The sensors’ leakage current increases proportionally to \(\phi _{\mathrm{eq}}\); therefore, this measurement can be regarded as a direct method of comparison between simulated fluence with the independent estimation based on the measurement of the leakage current, while sensors are exposed to radiation. However, this measurement also depends on the model used to describe microscopic changes in the silicon structure (e.g. Hamburg model) and damage functions that were determined for low-energy hadrons and includes about 30% of uncertainty [33]. Such a study is currently performed in all LHC experiments, see, for example, [6, 34], and will be of the most importance as far as projects for the future high-energy and high-luminosity collides are concerned. The comparison of physics models used for the fluence simulation is the first step that may explain observed discrepancies.

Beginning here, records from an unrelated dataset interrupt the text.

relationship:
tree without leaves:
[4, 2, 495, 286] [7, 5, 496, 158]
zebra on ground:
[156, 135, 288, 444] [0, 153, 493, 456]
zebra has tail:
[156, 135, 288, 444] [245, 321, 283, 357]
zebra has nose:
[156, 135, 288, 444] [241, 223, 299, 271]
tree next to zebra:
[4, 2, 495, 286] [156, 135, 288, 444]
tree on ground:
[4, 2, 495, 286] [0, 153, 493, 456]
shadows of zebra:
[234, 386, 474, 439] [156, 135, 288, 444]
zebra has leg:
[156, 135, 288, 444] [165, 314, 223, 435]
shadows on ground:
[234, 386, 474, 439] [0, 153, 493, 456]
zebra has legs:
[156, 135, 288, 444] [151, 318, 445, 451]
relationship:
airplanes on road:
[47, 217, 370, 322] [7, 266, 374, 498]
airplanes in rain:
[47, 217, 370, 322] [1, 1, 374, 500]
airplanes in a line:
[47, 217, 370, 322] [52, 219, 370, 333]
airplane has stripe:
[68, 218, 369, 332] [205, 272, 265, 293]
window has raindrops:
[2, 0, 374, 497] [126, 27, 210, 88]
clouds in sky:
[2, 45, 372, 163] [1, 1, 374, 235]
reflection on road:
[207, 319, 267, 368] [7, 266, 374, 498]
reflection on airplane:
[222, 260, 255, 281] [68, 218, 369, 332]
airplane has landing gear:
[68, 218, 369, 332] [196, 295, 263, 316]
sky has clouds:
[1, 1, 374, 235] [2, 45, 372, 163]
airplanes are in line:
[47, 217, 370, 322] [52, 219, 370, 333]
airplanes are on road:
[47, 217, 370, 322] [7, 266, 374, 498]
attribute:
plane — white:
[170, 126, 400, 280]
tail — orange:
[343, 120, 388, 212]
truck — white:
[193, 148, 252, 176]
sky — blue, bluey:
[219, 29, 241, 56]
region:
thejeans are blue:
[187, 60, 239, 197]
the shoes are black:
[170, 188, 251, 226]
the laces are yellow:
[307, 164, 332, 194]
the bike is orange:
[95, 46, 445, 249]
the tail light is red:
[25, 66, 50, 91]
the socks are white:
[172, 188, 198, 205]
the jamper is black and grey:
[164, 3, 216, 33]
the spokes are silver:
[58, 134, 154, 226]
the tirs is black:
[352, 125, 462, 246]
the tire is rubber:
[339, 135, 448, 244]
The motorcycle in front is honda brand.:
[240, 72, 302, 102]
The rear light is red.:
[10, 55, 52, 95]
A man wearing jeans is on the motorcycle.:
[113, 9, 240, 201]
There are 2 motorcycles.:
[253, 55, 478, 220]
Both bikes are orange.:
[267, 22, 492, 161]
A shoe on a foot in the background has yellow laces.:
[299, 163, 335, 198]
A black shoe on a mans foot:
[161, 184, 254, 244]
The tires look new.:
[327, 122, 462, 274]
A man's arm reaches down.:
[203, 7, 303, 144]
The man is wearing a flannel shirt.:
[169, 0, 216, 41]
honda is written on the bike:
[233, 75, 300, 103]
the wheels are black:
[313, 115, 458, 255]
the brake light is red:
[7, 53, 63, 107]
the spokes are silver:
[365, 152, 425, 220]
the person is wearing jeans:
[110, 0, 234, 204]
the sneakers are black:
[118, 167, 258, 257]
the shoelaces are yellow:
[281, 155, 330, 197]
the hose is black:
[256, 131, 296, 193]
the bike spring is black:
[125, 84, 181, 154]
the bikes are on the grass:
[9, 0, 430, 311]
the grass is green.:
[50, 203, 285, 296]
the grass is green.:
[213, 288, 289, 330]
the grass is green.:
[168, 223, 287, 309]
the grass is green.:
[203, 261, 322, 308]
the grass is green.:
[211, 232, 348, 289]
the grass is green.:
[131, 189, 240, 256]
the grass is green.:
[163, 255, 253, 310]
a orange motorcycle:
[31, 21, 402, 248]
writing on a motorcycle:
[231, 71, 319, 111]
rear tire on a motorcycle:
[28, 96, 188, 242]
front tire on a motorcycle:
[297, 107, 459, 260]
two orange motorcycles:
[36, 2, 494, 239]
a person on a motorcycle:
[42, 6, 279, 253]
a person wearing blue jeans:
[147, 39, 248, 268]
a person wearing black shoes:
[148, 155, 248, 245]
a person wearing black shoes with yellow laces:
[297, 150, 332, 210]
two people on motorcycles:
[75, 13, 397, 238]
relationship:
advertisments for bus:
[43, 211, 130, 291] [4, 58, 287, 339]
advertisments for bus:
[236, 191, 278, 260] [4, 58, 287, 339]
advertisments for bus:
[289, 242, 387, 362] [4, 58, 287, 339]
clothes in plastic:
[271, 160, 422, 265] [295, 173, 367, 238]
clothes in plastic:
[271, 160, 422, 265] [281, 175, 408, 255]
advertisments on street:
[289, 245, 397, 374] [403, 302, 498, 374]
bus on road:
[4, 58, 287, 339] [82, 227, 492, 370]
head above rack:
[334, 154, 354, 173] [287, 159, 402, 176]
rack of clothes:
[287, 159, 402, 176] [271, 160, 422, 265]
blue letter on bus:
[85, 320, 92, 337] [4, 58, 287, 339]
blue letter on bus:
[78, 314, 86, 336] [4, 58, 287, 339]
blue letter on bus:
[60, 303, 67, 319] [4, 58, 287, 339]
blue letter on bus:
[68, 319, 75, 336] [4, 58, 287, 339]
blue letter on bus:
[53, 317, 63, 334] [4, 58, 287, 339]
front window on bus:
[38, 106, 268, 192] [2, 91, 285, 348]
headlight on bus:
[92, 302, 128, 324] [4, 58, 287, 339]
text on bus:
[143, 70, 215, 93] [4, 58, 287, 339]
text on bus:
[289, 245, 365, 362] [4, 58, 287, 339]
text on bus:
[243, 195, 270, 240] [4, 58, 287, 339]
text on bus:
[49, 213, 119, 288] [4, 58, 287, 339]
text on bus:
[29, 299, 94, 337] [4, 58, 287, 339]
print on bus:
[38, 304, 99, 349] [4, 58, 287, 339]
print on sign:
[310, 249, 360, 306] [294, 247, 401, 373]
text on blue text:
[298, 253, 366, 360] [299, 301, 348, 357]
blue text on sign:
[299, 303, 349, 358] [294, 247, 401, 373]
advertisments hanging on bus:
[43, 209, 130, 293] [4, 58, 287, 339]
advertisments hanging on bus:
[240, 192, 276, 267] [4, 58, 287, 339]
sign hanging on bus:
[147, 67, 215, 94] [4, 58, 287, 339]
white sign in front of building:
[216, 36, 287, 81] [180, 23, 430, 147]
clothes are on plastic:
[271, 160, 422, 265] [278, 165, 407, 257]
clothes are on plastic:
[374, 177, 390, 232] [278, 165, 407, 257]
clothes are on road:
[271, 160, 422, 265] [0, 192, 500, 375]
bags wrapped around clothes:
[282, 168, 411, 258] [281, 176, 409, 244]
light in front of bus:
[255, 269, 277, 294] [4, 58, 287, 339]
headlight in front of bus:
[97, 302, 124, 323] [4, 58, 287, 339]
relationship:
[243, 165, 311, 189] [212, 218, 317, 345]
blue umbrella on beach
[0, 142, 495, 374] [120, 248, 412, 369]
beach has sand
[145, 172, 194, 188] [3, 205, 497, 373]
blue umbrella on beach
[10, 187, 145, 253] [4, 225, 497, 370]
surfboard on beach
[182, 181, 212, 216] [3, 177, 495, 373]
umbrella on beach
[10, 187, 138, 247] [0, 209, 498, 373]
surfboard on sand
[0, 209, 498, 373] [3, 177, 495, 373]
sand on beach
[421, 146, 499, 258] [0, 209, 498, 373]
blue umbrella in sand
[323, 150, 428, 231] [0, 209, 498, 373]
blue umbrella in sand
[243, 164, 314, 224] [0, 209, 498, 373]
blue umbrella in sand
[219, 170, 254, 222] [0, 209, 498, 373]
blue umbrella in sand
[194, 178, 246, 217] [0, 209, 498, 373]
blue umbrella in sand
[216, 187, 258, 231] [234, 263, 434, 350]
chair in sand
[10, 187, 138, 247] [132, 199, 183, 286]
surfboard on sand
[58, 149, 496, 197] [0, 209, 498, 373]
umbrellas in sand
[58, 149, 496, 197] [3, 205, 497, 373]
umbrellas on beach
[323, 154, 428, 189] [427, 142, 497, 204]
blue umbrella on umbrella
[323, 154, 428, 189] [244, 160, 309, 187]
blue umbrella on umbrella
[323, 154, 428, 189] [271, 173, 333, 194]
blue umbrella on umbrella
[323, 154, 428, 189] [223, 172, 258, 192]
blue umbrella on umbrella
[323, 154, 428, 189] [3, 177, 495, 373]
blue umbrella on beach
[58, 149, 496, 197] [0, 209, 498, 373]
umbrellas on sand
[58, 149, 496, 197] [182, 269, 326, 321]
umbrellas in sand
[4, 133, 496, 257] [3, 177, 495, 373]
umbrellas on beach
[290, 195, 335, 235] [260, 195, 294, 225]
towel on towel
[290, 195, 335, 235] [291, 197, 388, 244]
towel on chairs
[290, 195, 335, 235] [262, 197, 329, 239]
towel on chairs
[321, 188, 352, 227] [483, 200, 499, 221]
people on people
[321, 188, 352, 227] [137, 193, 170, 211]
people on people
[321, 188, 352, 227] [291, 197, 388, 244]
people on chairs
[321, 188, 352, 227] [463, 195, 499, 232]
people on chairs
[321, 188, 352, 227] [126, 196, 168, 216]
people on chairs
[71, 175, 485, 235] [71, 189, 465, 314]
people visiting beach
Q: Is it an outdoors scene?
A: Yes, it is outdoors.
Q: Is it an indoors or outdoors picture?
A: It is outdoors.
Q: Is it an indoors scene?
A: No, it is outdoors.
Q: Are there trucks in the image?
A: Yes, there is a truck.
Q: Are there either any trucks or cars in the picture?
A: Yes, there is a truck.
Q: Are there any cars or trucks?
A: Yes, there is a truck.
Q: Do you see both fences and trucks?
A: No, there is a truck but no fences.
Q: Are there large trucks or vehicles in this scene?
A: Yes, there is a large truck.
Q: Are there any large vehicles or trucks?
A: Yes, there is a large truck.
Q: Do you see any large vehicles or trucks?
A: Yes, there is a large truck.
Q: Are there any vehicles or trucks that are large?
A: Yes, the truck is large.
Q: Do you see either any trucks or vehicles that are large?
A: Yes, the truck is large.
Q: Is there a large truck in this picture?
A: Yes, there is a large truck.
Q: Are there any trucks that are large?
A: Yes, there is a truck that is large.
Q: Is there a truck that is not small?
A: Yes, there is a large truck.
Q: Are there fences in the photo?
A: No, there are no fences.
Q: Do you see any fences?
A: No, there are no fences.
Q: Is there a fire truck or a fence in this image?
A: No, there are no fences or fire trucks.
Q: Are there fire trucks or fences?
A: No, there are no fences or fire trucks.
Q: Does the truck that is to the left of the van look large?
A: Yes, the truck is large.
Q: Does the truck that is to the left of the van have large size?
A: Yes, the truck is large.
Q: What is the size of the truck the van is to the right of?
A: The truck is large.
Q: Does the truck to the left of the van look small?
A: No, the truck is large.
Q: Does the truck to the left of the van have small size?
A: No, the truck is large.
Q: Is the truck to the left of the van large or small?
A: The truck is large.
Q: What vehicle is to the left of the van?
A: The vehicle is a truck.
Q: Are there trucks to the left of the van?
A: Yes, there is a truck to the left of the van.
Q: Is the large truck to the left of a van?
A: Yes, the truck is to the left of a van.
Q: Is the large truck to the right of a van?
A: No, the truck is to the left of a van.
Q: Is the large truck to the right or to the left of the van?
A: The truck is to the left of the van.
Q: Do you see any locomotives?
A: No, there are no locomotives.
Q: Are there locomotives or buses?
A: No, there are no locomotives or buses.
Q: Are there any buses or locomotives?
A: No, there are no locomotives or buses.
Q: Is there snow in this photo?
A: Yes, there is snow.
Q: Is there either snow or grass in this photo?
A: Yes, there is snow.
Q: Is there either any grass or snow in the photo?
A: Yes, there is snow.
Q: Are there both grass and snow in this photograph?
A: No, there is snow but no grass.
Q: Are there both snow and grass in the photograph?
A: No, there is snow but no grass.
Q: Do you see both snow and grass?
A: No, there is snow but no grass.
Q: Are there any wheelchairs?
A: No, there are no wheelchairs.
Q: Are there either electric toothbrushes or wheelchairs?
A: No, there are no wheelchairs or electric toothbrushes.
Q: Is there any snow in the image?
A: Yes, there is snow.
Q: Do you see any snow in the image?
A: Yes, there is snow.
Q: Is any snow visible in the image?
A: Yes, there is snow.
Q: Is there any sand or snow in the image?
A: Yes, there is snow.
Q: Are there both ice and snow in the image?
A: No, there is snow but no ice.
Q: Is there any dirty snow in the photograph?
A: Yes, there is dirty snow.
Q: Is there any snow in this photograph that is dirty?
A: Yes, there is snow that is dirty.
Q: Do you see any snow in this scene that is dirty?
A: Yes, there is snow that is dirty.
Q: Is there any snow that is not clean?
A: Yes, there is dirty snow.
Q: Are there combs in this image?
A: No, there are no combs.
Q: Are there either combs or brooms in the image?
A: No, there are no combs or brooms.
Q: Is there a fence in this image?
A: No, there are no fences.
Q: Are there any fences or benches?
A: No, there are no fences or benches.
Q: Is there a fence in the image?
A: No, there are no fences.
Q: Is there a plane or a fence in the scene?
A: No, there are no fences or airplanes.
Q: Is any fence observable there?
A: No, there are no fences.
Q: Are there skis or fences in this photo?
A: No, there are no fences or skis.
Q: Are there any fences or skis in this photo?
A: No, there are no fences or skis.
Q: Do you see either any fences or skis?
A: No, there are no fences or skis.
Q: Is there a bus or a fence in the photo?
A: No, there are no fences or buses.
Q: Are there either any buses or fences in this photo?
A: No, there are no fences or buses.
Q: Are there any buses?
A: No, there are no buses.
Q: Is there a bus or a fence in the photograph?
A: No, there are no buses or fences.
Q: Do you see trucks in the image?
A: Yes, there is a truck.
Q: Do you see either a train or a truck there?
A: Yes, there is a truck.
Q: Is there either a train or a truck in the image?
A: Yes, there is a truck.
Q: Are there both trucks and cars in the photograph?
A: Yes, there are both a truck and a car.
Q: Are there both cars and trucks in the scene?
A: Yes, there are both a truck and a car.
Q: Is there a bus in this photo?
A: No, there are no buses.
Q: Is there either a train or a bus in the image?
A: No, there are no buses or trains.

The analysis presented in this paper revealed a major weakness of the fluence estimation technique based on the leakage current measurement that relies strongly on the MC models. As shown in the text, the correct prediction of the total fluence is critically affected by the modelling of the charged and neutral hadron energy spectra and spatial distributions. Various analyses performed by both ATLAS and CMS related to their very forward tracker detectors revealed large discrepancies between the predicted and measured quantities. One can track down the problem with reliable predictions of currently used physics event generators tuned to reproduce the events observed in the central part of the LHC general-purpose detectors. To mitigate this problem, we propose a new technique based on real-time hit and track monitoring. This new technique would allow for a very fast estimation of the fluence produced by the charged hadrons. High hit- and track-reconstruction efficiency paired with an excellent particle identification system would even allow for evaluating the fluence produced by the respective hadron species. That also gives a possibility for cross-checking the quality of the MC model using the data. One would still need to use the MC model to get information regarding the neutral component to calculate the total fluence. However, the dependency on the MC model is quite different from that needed in the leakage current-based measurements. Thus, one should consider this new method as a complementary one and potentially much stronger since it allows at the same time to perform validation of the used MC model. Since the new analysis requires a dedicated calibration data stream, we intend to implement the analysis for LHC Run 3 and Run 4 data taking periods.